_ENTRIES SUPPLIED_.
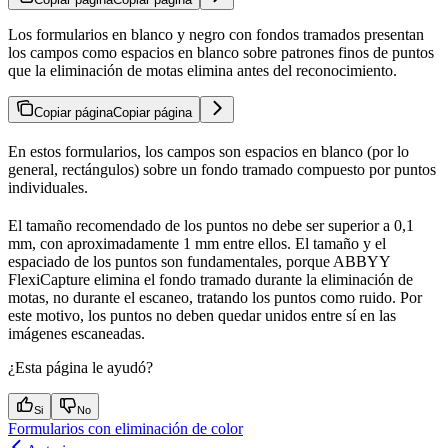
Los formularios en blanco y negro con fondos tramados presentan
los campos como espacios en blanco sobre patrones finos de puntos
que la eliminación de motas elimina antes del reconocimiento.
Copiar página
Copiar página
En estos formularios, los campos son espacios en blanco (por lo
general, rectángulos) sobre un fondo tramado compuesto por puntos
individuales.
El tamaño recomendado de los puntos no debe ser superior a 0,1
mm, con aproximadamente 1 mm entre ellos. El tamaño y el
espaciado de los puntos son fundamentales, porque ABBYY
FlexiCapture elimina el fondo tramado durante la eliminación de
motas, no durante el escaneo, tratando los puntos como ruido. Por
este motivo, los puntos no deben quedar unidos entre sí en las
imágenes escaneadas.
¿Esta página le ayudó?
Si
No
Formularios con eliminación de color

_AIM OF THE EXERCISE_.
Could you set down, exactly as written, every line from the start of the records above through the line containing "individuales.", leaving the pictures out?

_EXERCISE RESPONSE_.
Los formularios en blanco y negro con fondos tramados presentan
los campos como espacios en blanco sobre patrones finos de puntos
que la eliminación de motas elimina antes del reconocimiento.
Copiar página
Copiar página
En estos formularios, los campos son espacios en blanco (por lo
general, rectángulos) sobre un fondo tramado compuesto por puntos
individuales.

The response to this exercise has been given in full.